Trubus mengatakan selama pandemi COVID-19 para pekerja pabrik kembali ke desa untuk bekerja di sektor pertanian, perkebunan, dan UMKM. Untuk itu, Trubus menyarankan agar pemerintah memprioritaskan sektor tersebut untuk mengantisipasi ancaman krisis global.

Tak hanya itu, Trubus menilai bantuan sosial (bansos) juga harus dilanjutkan karena ini menjadi andalan, meski penciptaan lapangan pekerjaan baru juga sangat mendesak. Pemerintah harus menyadari sektor yang aman dan potensial dari gerusan krisis global seperti perkebunan, pertanian, UMKM, koperasi, dan teknologi.

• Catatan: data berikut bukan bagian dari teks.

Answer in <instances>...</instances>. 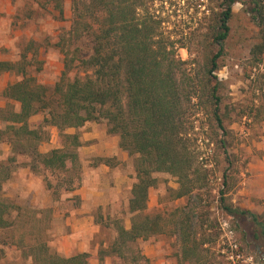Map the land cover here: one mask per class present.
Instances as JSON below:
<instances>
[{
    "label": "trees",
    "instance_id": "obj_1",
    "mask_svg": "<svg viewBox=\"0 0 264 264\" xmlns=\"http://www.w3.org/2000/svg\"><path fill=\"white\" fill-rule=\"evenodd\" d=\"M219 1L221 11L210 31L218 53L205 62L200 61V44L195 38L197 30L205 27L183 29L176 39L166 35L169 32L152 6L155 0H72L69 40L59 43L64 70L52 89L32 76L26 55L17 62H0V71L20 77L5 90L4 96L20 107L19 111L12 106L0 109V121L7 123L5 129H0V143L7 142L15 156H25L32 170L42 167L64 173L66 191L81 186L80 135L65 134L63 149L42 154L38 146L46 139L48 126L64 132L91 122H106L108 134L119 137V147L136 156V183L128 205L131 227L114 221L117 237L108 249L100 250V260L115 256L125 263L147 264L149 260L137 243L168 234L177 241L179 264L212 262L208 258L211 250L205 246L214 241V236L207 234L206 221L198 212L207 202L201 191L209 182L208 166L215 141L201 137V123L193 118L199 109L210 112L215 128L222 133L219 144L226 147L228 131L219 114L221 99L214 73L220 69L219 59L231 31L229 23L236 0ZM249 4L251 19L261 37L251 49V60L264 77V0H250ZM72 41L86 43L89 54L83 56L80 47L71 51ZM181 49L188 51L190 59L180 56ZM39 114L44 115L43 125L31 129L29 120ZM14 161L15 157L0 160V232L15 226L12 206L3 197L4 185L16 170ZM159 173L176 179L178 188L170 192L175 199L185 198L187 202L170 213L149 214V191L158 185ZM224 210L231 216L250 218L256 228L255 238L264 243V215L229 205H224ZM89 262L90 254L64 257L45 247L34 254L32 264Z\"/></svg>",
    "mask_w": 264,
    "mask_h": 264
},
{
    "label": "rangeland",
    "instance_id": "obj_2",
    "mask_svg": "<svg viewBox=\"0 0 264 264\" xmlns=\"http://www.w3.org/2000/svg\"><path fill=\"white\" fill-rule=\"evenodd\" d=\"M249 1L236 0L232 6L231 31L223 56L219 59L220 69L214 73L219 83L217 95L221 99L219 114L228 131L226 147L219 144L222 133L215 128L210 112L199 109L193 118L201 123V137H211L215 141L211 165L208 166L209 182L201 191L207 202L198 212L202 215V221H206L207 234L214 236V241L205 246L212 254L208 257L212 258V262L207 264H228L231 261L234 264H264V243L255 238L256 228L251 219L231 216L224 210V205L244 208V199L237 196L243 186L242 173H246L252 151L258 149V144L264 143V77L261 76L263 71L257 72L250 53L252 47L260 43L261 37L251 19ZM219 4V0H155L152 6L163 20L162 27L169 32L166 35L174 39L183 29L206 28L195 33L201 49L200 61L205 62L218 53V48L212 44L210 31L221 11ZM59 5L64 11L63 16H60ZM0 6V20H3L0 27V62H17L22 55H26L31 62L29 71L32 76L39 84L52 89L64 70V54L59 43L62 39L69 40L72 0H0ZM70 46L71 51L80 47L83 56L89 54L84 42L76 44L72 41ZM196 48V44L192 46L193 50ZM179 54L185 60L190 59L185 49H181ZM19 80L20 77L13 72L0 71V109L12 106L14 111H19L20 105L4 96L6 88ZM43 121V114L36 115L29 120V126L38 129ZM92 123L100 131L108 132L106 122ZM6 126L7 123L0 121V129ZM86 130L92 128L87 126ZM46 131V139L38 146L42 154L63 149L66 145L65 134L78 133L82 136L84 132L82 128L60 132L54 126H48ZM109 136L111 142L117 139L119 147V137ZM92 146L94 142L90 140L82 143L79 149L78 176L81 185L88 165L106 163L113 167L121 162L117 173L122 175L123 180L118 185L111 183L114 190H109L110 203L97 219L102 243L109 247L117 237L115 220H119L127 229L131 227L132 215L128 205L136 183V156H130L119 147L125 155L124 161L94 157L96 152H91ZM12 157H15L16 170L4 185L3 197L12 206L11 219L15 226L9 231L0 232V250H3L0 264H32L34 254L45 247L58 254L57 239L64 228L55 216V209H69L78 198L76 190H65L67 176L64 173L45 171L42 167L34 171L27 166L29 160L25 156H15L7 142L0 143V160L7 161ZM156 177L159 183L149 192L147 213L154 214L158 210L170 213L186 204V199H175L170 192L178 188L175 178L165 173H159ZM236 196L237 202H234ZM224 222L228 223L233 235H227V231L222 229ZM137 245L143 254L148 250L153 251L155 256H146L149 260L147 264H162L160 261L163 259L179 264L177 241L168 234L154 236L147 241L140 240ZM109 258L111 264H130L115 256Z\"/></svg>",
    "mask_w": 264,
    "mask_h": 264
},
{
    "label": "crops",
    "instance_id": "obj_3",
    "mask_svg": "<svg viewBox=\"0 0 264 264\" xmlns=\"http://www.w3.org/2000/svg\"><path fill=\"white\" fill-rule=\"evenodd\" d=\"M1 8L0 6V12ZM2 22L1 19L0 27L3 26ZM87 126H90L92 130H86ZM82 130L84 132L80 136V141L82 143L90 140L94 142V146L91 147L92 149L90 148L91 152H96L94 157L117 158L118 162L125 160V155L118 147L117 139L114 138V141L111 142L107 131H100L93 123H87L82 127ZM250 156L251 159L246 165V173H242L244 176L243 186L237 196L244 199L243 209L250 210L257 215H264V143L258 144V149L253 150ZM120 166L121 162L113 167L106 163L98 166L88 165L86 177L75 192L78 198L76 204L69 209L64 207L55 209V216L64 228L57 239L58 254L71 257L87 253L90 254L89 264H111L109 256L103 257V260H100L99 257L100 250H106L109 247L102 243L97 219L102 210H105L110 203L109 190H114L110 186L111 183L118 185L123 180L122 175L117 173ZM237 196L234 202H237ZM144 255L148 258L155 256L150 250ZM160 263L173 264V261L163 259Z\"/></svg>",
    "mask_w": 264,
    "mask_h": 264
},
{
    "label": "built area",
    "instance_id": "obj_4",
    "mask_svg": "<svg viewBox=\"0 0 264 264\" xmlns=\"http://www.w3.org/2000/svg\"><path fill=\"white\" fill-rule=\"evenodd\" d=\"M222 229L227 231V235H233V231L230 229L227 222L222 223Z\"/></svg>",
    "mask_w": 264,
    "mask_h": 264
}]
</instances>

Lebih lanjut, Trubus mengatakan, bansos akan berfungsi untuk menggerakkan ekonomi di level masyarakat bawah, sehingga konsumsi dalam negeri bisa tetap terjaga. Kendati demikian, pemerintah juga diminta untuk melakukan perbaikan tata kelola, evaluasi dan pengawasan penyaluran bansos.

“Bansos tetap jalan, mengapa? Karena bansos menjadi 'tumpuan' bagi masyarakat bawah, sekaligus menggerakkan ekonomi di bawah,” pungkasnya.

Sebelumnya, Menko Perekonomian Airlangga Hartarto optimistis pertumbuhan ekonomi Indonesia mencapai angka 5,3 persen. Hal ini berangkat dari pertumbuhan ekonomi di 2022 yang berhasil tumbuh di atas 5 persen.

“Fondasi perekonomian masih kuat. Konsumsi, investasi, dan ekspor menggerakkan perekonomian nasional,“ ujar Menko Airlangga.

Apalagi, kata Airlangga, pemulihan ekonomi dari dampak COVID-19 terus berlanjut, konsolidasi fiskal berjalan lebih cepat dari target perkiraan dengan defisit Anggaran Pendapatan dan Belanja Negara (APBN) telah kembali ke bawah 3 persen dari Produk Domestik Bruto (PDB) yakni 2,38 persen dari PDB.